BRANO DI LETTURA:
===============

Intervista ad un vero ultrà:

  • Guardando con occhi imparziali il film, ti è piaciuto?
    «Dovessi fare una breve recensione del film Ultras, beh, la regia è spettacolare, ma la pellicola… è un film da ragazzini.. veramente banale. I giovani che si ribellano ai vecchi del gruppo, il più giovane che vuole apparire e vendicare il fratello.. la morte del vecchio che da spazio al nuovo: una trama vista e rivista, non solo nel genere ultras»
  • C’è una scena che ti ha colpito profondamente?
    «La scena in cui Sandro viene sputato in faccia dal ragazzino e lui risponde con uno schiaffo, offendendo il fratello morto. Alla fine Sandro vuole tenerlo fuori da questo mondo più per fare un favore a sua madre, visto che si sente in colpa per la morte di Sasà. Ecco l‘impostazione sbagliata del film: considerare il mondo ultras come un mondo pericoloso, perché non si è raccontato in realtà cosa significa essere ultras»
  • Cosa significa per te essere ultras?
    «Essere ultras significa essere famiglia sette giorni su sette. Il calcio è un pretesto. Significa godere nelle gioie, aiutarsi nei momenti più tristi. Significa solidarietà, azione.. tutte le più belle sensazioni che ci stanno. È una famiglia che ti scegli. È come avere un migliore amico, ma il tuo migliore amico non è solo una persona, è un gruppo di persone. Siamo un’unica anima e un unico corpo. Quando dico che il calcio è un pretesto, intendo che il Napoli è un mezzo per vivere la propria passione. Finiti quei 90 minuti, devi contare su te stesso e sul gruppo. Il risultato sportivo non è alla base dell’essere ultras. Alla base c’è amare la maglia, i propri colori e la propria città»
  • Perché l’avvertenza del regista ad inizio film?
    «Essere ultras è essere non apparire.. per questo non c’è nulla da rivendicare»
  • Cosa c’è oltre allo stereotipo del film? In cosa ti rivedi?

===============

DATI ESTRATTI:
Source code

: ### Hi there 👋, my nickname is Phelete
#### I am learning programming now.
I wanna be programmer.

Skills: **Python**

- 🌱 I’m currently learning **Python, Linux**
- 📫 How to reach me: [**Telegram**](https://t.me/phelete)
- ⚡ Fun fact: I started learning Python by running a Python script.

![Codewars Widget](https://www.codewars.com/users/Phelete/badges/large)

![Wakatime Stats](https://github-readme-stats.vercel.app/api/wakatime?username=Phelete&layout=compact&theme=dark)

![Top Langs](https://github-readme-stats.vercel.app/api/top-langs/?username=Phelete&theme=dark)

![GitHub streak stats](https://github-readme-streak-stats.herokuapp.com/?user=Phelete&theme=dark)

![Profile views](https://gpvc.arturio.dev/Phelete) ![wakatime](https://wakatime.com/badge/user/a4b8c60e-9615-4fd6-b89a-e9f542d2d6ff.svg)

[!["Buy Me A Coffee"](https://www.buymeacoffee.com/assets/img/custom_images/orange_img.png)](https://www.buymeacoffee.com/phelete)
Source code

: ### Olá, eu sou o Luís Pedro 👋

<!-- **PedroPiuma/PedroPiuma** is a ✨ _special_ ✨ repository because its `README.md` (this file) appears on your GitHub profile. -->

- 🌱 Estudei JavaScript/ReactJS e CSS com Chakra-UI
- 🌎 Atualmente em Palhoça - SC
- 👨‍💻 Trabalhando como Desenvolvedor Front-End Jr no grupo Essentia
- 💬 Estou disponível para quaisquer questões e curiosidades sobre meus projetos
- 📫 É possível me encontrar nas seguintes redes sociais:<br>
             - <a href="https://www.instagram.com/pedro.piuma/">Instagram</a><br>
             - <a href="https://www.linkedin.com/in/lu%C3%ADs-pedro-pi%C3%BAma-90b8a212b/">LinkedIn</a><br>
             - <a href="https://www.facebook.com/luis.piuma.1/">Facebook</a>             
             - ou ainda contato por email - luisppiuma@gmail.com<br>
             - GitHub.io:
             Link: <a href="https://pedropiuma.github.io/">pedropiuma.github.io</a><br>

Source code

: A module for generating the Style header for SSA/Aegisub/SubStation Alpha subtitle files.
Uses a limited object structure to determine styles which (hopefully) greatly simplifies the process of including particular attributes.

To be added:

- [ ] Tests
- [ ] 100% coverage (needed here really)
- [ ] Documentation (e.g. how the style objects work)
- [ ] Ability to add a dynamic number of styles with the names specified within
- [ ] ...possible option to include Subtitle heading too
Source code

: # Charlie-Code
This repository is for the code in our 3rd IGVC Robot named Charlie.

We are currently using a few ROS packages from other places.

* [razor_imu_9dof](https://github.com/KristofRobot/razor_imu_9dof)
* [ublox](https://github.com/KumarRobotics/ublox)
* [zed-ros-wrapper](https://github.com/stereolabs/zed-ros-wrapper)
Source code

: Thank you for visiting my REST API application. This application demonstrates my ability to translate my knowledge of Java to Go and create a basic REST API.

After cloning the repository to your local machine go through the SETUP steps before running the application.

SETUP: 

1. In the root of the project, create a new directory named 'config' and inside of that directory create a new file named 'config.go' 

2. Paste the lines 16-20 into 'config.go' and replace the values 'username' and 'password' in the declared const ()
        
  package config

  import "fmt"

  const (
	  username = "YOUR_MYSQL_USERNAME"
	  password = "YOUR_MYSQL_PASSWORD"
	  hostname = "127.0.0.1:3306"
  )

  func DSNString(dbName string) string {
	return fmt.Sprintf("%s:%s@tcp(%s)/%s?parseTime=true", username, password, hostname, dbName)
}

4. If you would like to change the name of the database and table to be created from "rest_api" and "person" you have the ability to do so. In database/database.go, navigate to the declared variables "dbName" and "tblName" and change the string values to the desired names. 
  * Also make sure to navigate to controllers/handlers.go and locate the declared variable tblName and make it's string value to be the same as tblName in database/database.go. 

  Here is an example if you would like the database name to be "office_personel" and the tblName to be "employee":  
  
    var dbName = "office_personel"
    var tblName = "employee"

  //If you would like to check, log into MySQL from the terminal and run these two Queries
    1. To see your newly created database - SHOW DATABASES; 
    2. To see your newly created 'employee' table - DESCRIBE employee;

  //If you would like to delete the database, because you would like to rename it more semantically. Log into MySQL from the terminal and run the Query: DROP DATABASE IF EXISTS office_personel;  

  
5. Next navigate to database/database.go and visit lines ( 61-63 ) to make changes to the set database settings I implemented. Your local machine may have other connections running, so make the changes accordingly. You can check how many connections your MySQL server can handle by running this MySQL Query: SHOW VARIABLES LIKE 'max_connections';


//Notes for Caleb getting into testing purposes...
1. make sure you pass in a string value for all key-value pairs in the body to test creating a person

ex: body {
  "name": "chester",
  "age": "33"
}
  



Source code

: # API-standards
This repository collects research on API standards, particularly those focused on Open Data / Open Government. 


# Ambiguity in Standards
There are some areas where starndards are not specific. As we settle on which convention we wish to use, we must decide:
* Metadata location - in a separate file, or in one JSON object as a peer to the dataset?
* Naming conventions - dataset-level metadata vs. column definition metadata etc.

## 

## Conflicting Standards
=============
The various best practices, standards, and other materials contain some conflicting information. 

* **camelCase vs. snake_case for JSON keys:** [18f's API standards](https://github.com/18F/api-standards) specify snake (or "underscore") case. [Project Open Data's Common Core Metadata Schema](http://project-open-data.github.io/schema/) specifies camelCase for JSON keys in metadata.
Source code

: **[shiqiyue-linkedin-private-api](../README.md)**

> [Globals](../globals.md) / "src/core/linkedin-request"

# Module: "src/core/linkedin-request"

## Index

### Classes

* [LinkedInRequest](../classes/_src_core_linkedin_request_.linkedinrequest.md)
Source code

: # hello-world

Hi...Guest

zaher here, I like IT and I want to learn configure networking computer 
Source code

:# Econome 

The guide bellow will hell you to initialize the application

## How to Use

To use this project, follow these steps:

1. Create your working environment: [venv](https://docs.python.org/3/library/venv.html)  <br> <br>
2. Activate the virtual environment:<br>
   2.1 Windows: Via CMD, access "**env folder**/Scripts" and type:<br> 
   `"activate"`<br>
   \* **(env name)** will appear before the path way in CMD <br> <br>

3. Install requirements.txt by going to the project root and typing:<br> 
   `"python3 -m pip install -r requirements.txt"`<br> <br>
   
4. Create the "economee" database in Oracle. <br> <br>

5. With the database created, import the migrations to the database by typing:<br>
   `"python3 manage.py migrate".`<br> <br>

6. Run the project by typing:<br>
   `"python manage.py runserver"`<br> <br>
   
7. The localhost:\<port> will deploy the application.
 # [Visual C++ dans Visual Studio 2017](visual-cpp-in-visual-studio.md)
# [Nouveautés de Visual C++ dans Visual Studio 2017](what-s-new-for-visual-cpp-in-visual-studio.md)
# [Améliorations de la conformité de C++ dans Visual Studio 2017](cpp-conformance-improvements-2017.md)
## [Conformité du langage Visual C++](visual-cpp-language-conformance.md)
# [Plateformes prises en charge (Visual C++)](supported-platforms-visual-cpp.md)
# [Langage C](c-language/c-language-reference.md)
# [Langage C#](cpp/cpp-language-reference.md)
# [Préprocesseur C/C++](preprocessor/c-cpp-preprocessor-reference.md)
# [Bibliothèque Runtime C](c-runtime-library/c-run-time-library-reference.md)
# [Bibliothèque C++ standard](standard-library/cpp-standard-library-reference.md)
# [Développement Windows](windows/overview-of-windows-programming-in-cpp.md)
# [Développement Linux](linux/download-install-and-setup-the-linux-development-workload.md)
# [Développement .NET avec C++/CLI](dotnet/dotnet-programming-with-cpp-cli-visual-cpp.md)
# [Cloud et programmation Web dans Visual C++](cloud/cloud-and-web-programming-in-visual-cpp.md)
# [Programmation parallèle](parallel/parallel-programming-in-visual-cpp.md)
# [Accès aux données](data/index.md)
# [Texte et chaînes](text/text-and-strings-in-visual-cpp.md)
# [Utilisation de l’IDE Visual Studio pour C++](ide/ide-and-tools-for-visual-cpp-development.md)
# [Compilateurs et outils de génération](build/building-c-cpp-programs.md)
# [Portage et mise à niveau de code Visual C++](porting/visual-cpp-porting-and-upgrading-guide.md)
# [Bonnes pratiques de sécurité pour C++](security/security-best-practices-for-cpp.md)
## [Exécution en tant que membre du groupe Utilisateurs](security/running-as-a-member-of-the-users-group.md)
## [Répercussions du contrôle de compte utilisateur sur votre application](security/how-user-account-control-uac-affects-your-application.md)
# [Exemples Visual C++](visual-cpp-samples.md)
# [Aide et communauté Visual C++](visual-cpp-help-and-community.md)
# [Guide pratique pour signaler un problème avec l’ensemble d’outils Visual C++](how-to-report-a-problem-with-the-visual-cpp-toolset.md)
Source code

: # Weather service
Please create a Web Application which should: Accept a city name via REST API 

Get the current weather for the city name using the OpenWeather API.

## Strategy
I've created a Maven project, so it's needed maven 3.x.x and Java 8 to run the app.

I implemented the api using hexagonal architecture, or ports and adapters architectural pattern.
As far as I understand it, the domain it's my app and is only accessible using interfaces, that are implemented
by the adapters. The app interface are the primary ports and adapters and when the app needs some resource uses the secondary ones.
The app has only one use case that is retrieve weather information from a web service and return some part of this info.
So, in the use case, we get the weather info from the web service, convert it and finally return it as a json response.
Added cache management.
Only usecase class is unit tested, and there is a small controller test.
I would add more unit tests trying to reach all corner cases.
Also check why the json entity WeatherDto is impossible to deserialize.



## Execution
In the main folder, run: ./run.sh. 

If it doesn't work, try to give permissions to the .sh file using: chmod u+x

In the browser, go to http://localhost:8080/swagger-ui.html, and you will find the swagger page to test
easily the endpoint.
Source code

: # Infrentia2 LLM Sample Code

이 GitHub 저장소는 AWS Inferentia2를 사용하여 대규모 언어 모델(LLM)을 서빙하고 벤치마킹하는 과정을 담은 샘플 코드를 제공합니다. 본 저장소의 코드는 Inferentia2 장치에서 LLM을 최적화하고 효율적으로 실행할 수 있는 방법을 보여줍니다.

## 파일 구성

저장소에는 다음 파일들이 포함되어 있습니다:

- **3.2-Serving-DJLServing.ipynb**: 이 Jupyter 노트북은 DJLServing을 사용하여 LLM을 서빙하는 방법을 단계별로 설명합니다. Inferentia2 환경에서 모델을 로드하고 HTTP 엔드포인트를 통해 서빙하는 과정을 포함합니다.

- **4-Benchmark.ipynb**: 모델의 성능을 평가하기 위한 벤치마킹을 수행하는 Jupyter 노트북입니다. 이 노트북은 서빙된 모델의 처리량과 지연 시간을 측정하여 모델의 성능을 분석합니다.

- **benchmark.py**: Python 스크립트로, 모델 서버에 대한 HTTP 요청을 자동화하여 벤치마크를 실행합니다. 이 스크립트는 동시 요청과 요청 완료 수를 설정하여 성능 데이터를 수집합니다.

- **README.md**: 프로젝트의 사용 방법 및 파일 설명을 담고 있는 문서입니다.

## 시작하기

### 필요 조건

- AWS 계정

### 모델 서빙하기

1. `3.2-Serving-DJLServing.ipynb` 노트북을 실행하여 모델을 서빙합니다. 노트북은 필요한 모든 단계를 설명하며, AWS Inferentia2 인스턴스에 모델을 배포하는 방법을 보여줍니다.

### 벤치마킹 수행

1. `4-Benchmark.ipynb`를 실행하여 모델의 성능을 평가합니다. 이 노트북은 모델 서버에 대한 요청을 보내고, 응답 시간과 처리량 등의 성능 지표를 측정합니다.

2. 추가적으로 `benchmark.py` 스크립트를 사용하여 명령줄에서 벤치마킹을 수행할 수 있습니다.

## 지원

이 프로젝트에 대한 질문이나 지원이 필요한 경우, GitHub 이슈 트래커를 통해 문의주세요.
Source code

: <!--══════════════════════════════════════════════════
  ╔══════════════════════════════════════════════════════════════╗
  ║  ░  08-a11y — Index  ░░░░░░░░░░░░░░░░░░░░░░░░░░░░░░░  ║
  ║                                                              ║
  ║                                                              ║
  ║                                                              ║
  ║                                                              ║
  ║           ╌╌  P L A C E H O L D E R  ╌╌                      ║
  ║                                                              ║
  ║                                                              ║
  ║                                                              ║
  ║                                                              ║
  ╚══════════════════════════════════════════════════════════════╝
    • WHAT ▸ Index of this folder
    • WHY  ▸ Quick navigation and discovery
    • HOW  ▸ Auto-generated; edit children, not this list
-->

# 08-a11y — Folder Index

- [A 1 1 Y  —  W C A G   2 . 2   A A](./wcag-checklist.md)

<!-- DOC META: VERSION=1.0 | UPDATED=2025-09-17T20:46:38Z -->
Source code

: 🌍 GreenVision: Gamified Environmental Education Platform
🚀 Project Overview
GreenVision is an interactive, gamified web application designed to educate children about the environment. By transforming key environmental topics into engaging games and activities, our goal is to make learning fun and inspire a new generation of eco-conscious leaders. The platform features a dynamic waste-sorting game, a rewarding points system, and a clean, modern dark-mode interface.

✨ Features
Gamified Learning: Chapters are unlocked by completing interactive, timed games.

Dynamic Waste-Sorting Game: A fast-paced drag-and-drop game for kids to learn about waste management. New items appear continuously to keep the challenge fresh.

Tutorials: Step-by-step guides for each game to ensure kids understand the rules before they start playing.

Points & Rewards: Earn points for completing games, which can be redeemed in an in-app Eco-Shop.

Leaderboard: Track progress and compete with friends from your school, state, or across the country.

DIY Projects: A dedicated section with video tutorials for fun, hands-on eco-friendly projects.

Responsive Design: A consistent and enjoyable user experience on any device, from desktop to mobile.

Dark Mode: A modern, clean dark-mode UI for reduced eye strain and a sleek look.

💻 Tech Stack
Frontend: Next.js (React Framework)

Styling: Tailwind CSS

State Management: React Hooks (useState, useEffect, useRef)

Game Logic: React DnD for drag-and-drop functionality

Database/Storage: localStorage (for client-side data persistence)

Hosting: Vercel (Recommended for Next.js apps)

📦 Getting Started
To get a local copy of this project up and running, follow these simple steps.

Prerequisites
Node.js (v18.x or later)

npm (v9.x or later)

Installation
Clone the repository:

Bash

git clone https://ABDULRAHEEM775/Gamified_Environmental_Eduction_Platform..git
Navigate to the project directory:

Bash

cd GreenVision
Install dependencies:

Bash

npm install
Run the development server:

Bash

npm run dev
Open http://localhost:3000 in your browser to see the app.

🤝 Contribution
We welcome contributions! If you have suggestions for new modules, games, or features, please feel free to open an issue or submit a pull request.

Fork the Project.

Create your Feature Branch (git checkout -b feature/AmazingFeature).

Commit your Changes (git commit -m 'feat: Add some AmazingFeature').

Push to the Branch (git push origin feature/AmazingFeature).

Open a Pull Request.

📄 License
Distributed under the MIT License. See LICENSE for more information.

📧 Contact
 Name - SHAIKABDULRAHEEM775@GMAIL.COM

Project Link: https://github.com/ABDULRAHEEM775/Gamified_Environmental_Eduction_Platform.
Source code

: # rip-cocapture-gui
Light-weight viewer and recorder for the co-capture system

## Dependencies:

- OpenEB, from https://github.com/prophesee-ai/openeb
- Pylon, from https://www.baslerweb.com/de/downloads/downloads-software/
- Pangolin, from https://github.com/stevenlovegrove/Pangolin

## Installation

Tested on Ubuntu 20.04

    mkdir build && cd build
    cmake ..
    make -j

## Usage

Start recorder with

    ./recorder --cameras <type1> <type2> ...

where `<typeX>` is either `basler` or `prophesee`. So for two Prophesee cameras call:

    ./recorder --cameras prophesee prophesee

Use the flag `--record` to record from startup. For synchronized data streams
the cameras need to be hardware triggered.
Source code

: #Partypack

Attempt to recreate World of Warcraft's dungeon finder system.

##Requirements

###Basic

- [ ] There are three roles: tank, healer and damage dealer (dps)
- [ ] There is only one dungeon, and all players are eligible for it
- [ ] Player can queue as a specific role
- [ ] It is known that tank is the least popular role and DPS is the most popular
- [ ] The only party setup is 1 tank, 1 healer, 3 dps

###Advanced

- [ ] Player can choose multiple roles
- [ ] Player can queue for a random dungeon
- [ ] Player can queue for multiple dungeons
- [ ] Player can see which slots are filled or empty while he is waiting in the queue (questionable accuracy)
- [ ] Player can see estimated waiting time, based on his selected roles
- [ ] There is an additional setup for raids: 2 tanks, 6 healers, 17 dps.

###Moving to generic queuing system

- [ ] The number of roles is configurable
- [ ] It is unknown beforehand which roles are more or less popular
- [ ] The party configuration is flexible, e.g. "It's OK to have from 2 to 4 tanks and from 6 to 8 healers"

===============

DESCRIZIONE DEL COMPITO:
Estrai senza modifiche dall'intervista sul film Ultras il brano che comincia con "Intervista ad un vero" e prosegue fino a "ha colpito profondamente?" compreso. I dati non servono per svolgere l'esercizio.

RISULTATO DELL'ESERCIZIO:
Intervista ad un vero ultrà:

  • Guardando con occhi imparziali il film, ti è piaciuto?
    «Dovessi fare una breve recensione del film Ultras, beh, la regia è spettacolare, ma la pellicola… è un film da ragazzini.. veramente banale. I giovani che si ribellano ai vecchi del gruppo, il più giovane che vuole apparire e vendicare il fratello.. la morte del vecchio che da spazio al nuovo: una trama vista e rivista, non solo nel genere ultras»
  • C’è una scena che ti ha colpito profondamente?